[Material provided]

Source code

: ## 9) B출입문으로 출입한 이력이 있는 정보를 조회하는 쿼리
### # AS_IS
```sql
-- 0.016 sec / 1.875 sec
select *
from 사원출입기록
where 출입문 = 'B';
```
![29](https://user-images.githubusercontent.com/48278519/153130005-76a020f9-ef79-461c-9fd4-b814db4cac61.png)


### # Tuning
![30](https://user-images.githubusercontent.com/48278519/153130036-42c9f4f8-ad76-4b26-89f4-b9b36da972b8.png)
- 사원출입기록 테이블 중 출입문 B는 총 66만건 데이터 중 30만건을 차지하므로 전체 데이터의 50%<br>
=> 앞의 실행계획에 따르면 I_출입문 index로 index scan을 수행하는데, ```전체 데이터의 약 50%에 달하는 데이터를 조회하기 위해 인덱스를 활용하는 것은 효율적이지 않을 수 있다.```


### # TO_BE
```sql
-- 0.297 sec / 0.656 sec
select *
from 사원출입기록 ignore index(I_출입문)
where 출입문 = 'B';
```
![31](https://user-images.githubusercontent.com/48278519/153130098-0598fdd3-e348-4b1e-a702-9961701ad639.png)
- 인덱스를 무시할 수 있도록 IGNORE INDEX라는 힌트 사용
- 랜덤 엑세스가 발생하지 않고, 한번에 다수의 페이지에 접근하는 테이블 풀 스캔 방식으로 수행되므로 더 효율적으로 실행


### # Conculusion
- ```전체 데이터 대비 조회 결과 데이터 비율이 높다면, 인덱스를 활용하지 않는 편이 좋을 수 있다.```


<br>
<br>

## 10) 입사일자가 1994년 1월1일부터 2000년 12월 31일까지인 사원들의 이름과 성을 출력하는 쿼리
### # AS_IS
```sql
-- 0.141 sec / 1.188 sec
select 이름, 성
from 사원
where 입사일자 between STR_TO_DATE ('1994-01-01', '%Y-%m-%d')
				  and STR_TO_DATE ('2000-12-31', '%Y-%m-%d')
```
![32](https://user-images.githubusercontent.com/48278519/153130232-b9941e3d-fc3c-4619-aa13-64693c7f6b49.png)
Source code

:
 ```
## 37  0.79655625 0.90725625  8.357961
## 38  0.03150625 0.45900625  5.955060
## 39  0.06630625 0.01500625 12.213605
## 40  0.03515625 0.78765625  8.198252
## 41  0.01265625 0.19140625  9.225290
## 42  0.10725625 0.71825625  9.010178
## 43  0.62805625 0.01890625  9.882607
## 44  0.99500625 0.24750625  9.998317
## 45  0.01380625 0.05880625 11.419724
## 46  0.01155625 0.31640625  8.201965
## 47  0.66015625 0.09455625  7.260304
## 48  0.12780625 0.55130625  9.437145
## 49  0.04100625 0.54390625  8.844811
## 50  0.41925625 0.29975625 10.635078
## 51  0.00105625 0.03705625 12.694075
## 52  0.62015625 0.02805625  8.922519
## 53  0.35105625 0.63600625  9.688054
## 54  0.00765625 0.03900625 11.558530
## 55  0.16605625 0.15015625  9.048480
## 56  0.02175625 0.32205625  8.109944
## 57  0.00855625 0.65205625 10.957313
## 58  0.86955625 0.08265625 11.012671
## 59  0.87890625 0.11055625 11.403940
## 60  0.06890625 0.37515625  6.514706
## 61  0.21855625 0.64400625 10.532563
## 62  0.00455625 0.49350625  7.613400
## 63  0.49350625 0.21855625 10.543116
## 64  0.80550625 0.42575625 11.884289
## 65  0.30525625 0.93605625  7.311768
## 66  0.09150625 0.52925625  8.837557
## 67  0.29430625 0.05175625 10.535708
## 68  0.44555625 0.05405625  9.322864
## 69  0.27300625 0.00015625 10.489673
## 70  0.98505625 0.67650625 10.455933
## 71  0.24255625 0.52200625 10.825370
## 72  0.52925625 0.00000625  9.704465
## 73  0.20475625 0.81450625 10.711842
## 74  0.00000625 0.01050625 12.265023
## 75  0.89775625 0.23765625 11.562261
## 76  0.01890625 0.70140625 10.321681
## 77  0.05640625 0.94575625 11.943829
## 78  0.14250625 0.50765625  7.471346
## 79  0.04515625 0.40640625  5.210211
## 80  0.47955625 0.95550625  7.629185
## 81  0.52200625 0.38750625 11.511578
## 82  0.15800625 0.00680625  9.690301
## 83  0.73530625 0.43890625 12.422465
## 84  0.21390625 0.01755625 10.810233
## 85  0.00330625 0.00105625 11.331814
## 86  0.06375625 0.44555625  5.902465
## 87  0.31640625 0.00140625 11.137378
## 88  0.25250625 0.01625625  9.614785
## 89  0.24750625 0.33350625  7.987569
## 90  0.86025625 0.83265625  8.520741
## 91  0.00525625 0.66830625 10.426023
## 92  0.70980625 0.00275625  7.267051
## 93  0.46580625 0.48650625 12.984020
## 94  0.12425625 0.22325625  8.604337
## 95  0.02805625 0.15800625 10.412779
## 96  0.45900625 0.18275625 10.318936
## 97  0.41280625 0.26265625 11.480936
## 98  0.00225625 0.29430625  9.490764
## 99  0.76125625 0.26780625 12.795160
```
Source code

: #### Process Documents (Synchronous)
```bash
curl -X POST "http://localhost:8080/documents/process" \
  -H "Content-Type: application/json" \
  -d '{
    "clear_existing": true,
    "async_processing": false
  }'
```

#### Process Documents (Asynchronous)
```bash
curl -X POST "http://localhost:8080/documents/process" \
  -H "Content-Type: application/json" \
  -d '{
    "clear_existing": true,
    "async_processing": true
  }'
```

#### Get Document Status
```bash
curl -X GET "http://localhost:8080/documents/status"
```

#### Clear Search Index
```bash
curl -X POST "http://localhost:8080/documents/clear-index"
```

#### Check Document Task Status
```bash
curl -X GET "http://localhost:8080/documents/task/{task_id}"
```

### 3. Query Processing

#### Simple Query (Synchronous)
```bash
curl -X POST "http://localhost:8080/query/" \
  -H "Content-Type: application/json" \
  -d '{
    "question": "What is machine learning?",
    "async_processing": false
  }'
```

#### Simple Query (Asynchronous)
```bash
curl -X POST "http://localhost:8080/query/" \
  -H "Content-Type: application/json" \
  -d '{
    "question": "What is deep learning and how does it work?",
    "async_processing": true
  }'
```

[/Material provided]

- _What the task asks_: Search the records for the word "https" and copy every line where it occurs.

- _Answer box_:
![29](https://user-images.githubusercontent.com/48278519/153130005-76a020f9-ef79-461c-9fd4-b814db4cac61.png)
![30](https://user-images.githubusercontent.com/48278519/153130036-42c9f4f8-ad76-4b26-89f4-b9b36da972b8.png)
![31](https://user-images.githubusercontent.com/48278519/153130098-0598fdd3-e348-4b1e-a702-9961701ad639.png)
![32](https://user-images.githubusercontent.com/48278519/153130232-b9941e3d-fc3c-4619-aa13-64693c7f6b49.png)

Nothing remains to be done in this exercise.